Can you change the voice of a paragraph from sentence to sentence?I have this: General Gage was ordered to deploy troops to Massachusetts. He acted on April 18, 1775 with 700 men on Boston Common...
Can you change the voice of a paragraph from sentence to sentence?
I have this: General Gage was ordered to deploy troops to Massachusetts. He acted on April 18, 1775 with 700 men on Boston Common marching onto the rebel.
Here the "was ordered" is a passive structure. Can you do that and then in the next line change to active again? I prefer to also change voice between paragraphs and sentences. Is this allowed in grammar?
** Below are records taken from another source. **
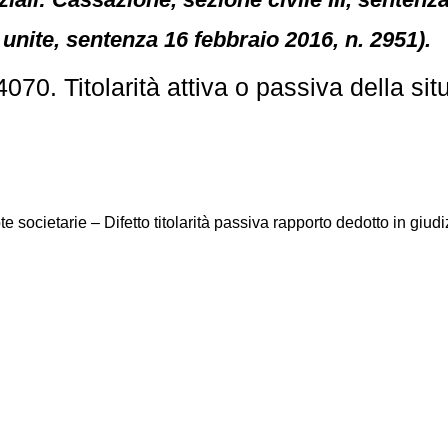
 unite, sentenza 16 febbraio 2016, n. 2951).
70. Titolarità attiva o passiva della si
 societarie – Difetto titolarità passiva rapporto dedotto in giud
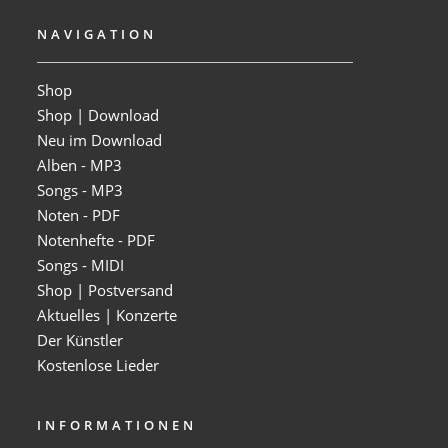
NAVIGATION
Shop
Shop | Download
Neu im Download
Alben - MP3
Songs - MP3
Noten - PDF
Notenhefte - PDF
Songs - MIDI
Shop | Postversand
Aktuelles | Konzerte
Der Künstler
Kostenlose Lieder
INFORMATIONEN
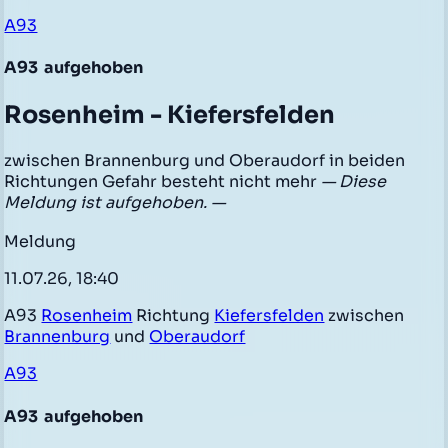
A93
A93
aufgehoben
Rosenheim - Kiefersfelden
zwischen Brannenburg und Oberaudorf in beiden
Richtungen Gefahr besteht nicht mehr
— Diese
Meldung ist aufgehoben. —
Meldung
11.07.26, 18:40
A93
Rosenheim
Richtung
Kiefersfelden
zwischen
Brannenburg
und
Oberaudorf
A93
A93
aufgehoben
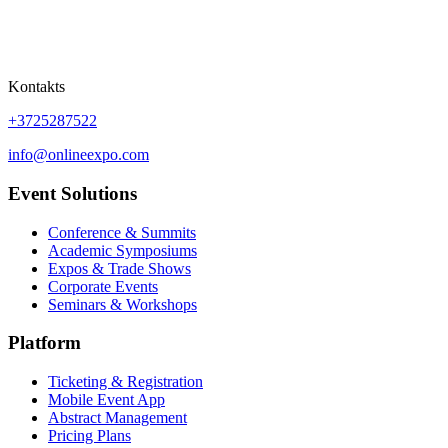
Kontakts
+3725287522
info@onlineexpo.com
Event Solutions
Conference & Summits
Academic Symposiums
Expos & Trade Shows
Corporate Events
Seminars & Workshops
Platform
Ticketing & Registration
Mobile Event App
Abstract Management
Pricing Plans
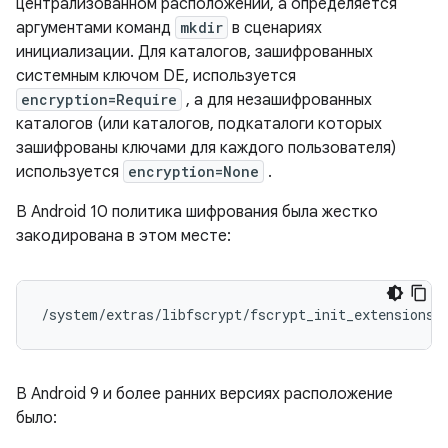
централизованном расположении, а определяется
аргументами команд
mkdir
в сценариях
инициализации. Для каталогов, зашифрованных
системным ключом DE, используется
encryption=Require
, а для незашифрованных
каталогов (или каталогов, подкаталоги которых
зашифрованы ключами для каждого пользователя)
используется
encryption=None
.
В Android 10 политика шифрования была жестко
закодирована в этом месте:
/system/extras/libfscrypt/fscrypt_init_extensions.
В Android 9 и более ранних версиях расположение
было:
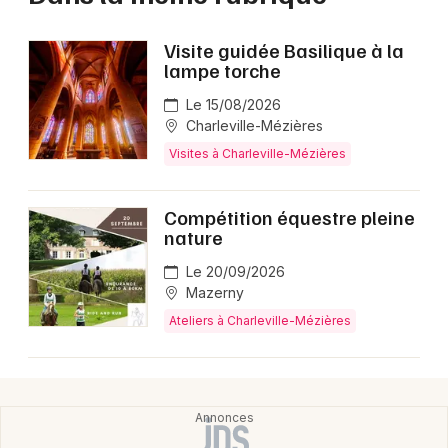
Visite guidée Basilique à la
lampe torche
Le 15/08/2026
Charleville-Mézières
Visites à Charleville-Mézières
Compétition équestre pleine
nature
Le 20/09/2026
Mazerny
Ateliers à Charleville-Mézières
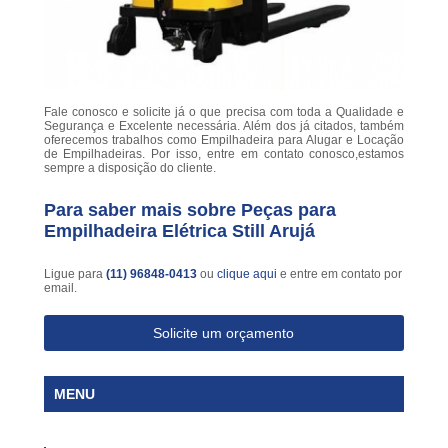
Fale conosco e solicite já o que precisa com toda a Qualidade e
Segurança e Excelente necessária. Além dos já citados, também
oferecemos trabalhos como Empilhadeira para Alugar e Locação
de Empilhadeiras. Por isso, entre em contato conosco,estamos
sempre a disposição do cliente.
Para saber mais sobre Peças para
Empilhadeira Elétrica Still Arujá
Ligue para
(11) 96848-0413
ou
clique aqui
e entre em contato por
email.
Solicite um orçamento
MENU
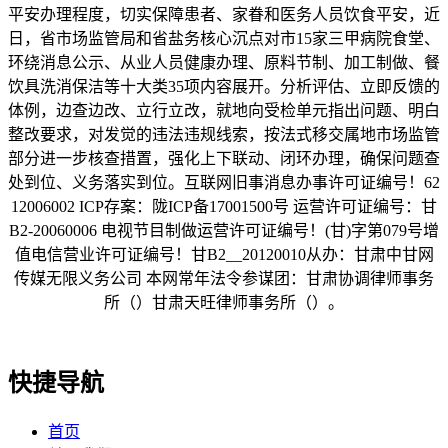
平安办理程度，切实保障患者、家眷和医务人员饮食平安，近
日，省市场监管局和省盐务核心沉点对市15家三甲病院食堂、
环绕消息公示、从业人员健康办理、原料节制、加工制做、餐
饮具洗消保洁等十大类35项内容展开。分析评估、立即反馈的
体例，边查边改、立行立改，就地向受检单元指出问题、明白
整改要求，对发觉的违法违规线索，按法式移交属地市场监管
部分进一步核查措置，强化上下联动、闭环办理，确保问题查
处到位、义务落实到位。互联网旧事消息办事许可证编号！62
12006002 ICP存案：陇ICP备17001500号 运营许可证编号：甘
B2-20060006 电视节目制做运营许可证编号！(甘)字第079号增
值电信营业许可证编号！甘B2__20120010从办：甘肃中甘网
传媒无限义务公司 本网常年法令参谋团：甘肃协调律师事务
所（）甘肃天旺律师事务所（）。
快捷导航
首页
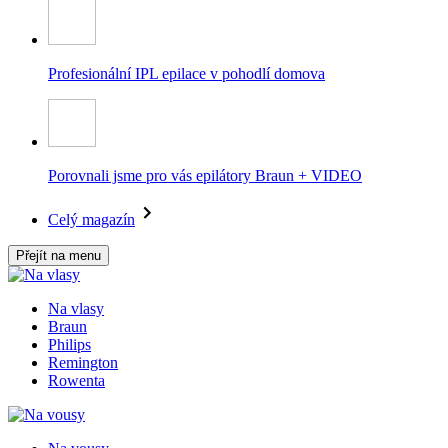
Profesionální IPL epilace v pohodlí domova
Porovnali jsme pro vás epilátory Braun + VIDEO
Celý magazín
Přejít na menu
Na vlasy
Braun
Philips
Remington
Rowenta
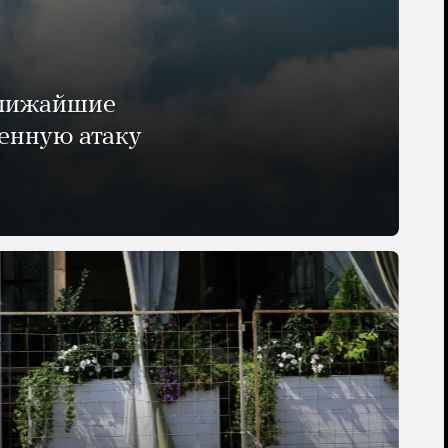
ближайшие
енную атаку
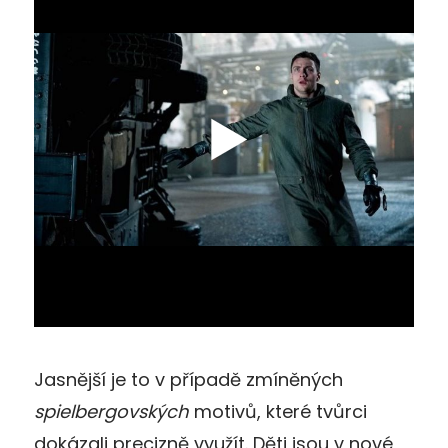
Jasnější je to v případě zmíněných
spielbergovských
motivů, které tvůrci
dokázali precizně využít. Děti jsou v nové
The idea of switching between active and passive voice within a paragraph is not only allowed in grammar, but in my opinion, recommended. I can see where you might be confused however, because of all the lessons learned about not switching verb tenses within a paragraph (or essay) and maintaining a uniform point-of-view. Active and passive voice are not under the same rules of uniformity as verbs and point-of-view.
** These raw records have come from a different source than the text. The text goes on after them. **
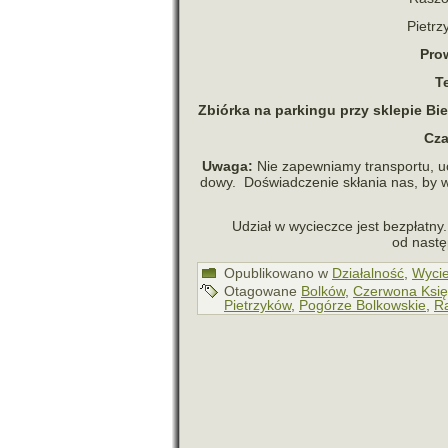
Pietr
Pro
T
Zbiórka na par­kingu przy skle­pie B
Cza
Uwaga:
Nie zapew­niamy trans­portu, u
dowy. Doświadczenie skła­nia nas, by ws
Udział w wycieczce jest bez­płatny.
od nastę
Opublikowano w
Działalność
,
Wycie
Otagowane
Bolków
,
Czerwona Księ
Pietrzyków
,
Pogórze Bolkowskie
,
R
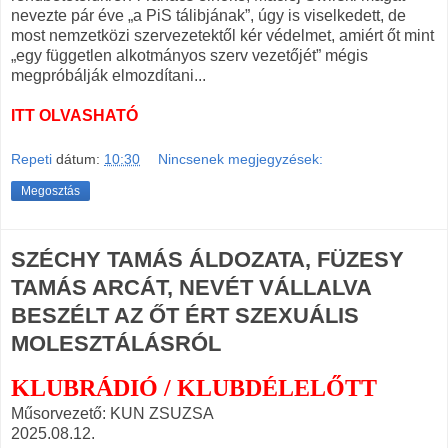
nevezte pár éve „a PiS tálibjának”, úgy is viselkedett, de
most nemzetközi szervezetektől kér védelmet, amiért őt mint
„egy független alkotmányos szerv vezetőjét” mégis
megpróbálják elmozdítani...
ITT OLVASHATÓ
Repeti
dátum:
10:30
Nincsenek megjegyzések:
Megosztás
SZÉCHY TAMÁS ÁLDOZATA, FÜZESY
TAMÁS ARCÁT, NEVÉT VÁLLALVA
BESZÉLT AZ ŐT ÉRT SZEXUÁLIS
MOLESZTÁLÁSRÓL
KLUBRÁDIÓ / KLUBDÉLELŐTT
Műsorvezető: KUN ZSUZSA
2025.08.12.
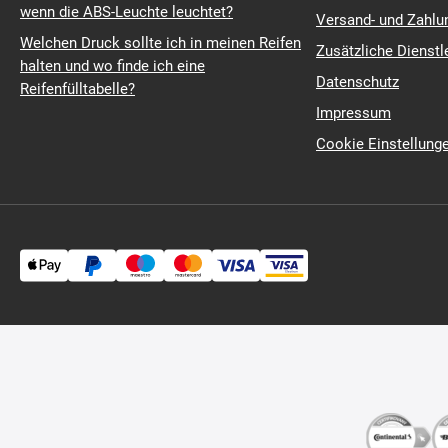
wenn die ABS-Leuchte leuchtet?
Versand- und Zahl
Welchen Druck sollte ich in meinen Reifen
Zusätzliche Dienstl
halten und wo finde ich eine
Datenschutz
Reifenfülltabelle?
Impressum
Cookie Einstellung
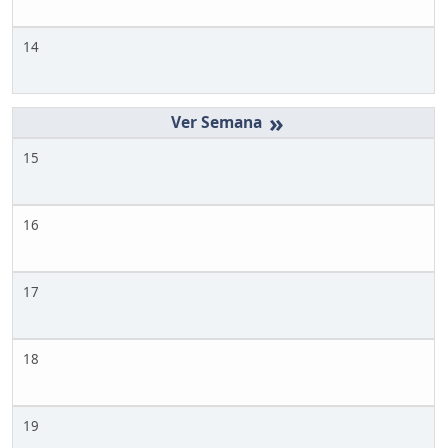
14
»
15
16
17
18
19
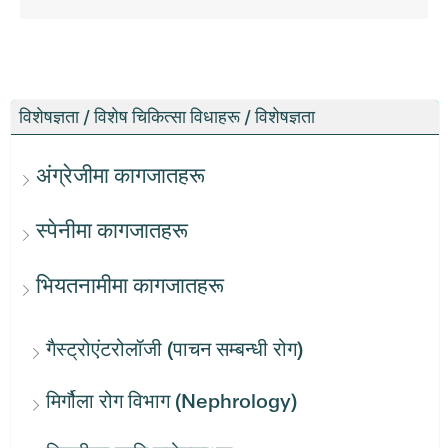
विशेषज्ञता / विशेष चिकित्सा विधाहरू / विशेषज्ञता
अंग्रेजीमा कागजातहरू
स्पेनीमा कागजातहरू
भियतनामीमा कागजातहरू
गैस्ट्रोएंटरोलॉजी (पाचन सम्बन्धी रोग)
मिर्गौला रोग विभाग (Nephrology)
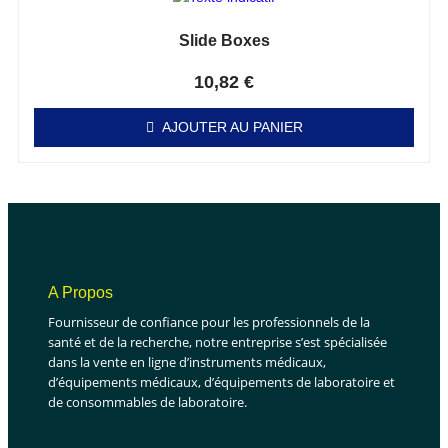
Slide Boxes
Note
0
sur 5
10,82
€
AJOUTER AU PANIER
A Propos
Fournisseur de confiance pour les professionnels de la
santé et de la recherche, notre entreprise s’est spécialisée
dans la vente en ligne d’instruments médicaux,
d’équipements médicaux, d’équipements de laboratoire et
de consommables de laboratoire.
To put it simply, active voice in a sentence makes the subject of the sentence commit the action. In a passive voice sentence, the subject is acted upon. Within one paragraph, a variety of passive and active sentences may very well still revolve around the same topic.
Many experts suggest that when writing argumentatively, sentences written in active voice tend to sound stronger and more authoritative. This is mostly true, in my opinion, and I very often make suggestions for student writing to reflect this. Active voice sentences can also be kept much shorter, which drives a point home quicker. However, an entire essay full of sentences written only in the active voice, could very well come across as simplistic, elementary, and lacking complexity of thought.
Your example sounds great so far. Keep going!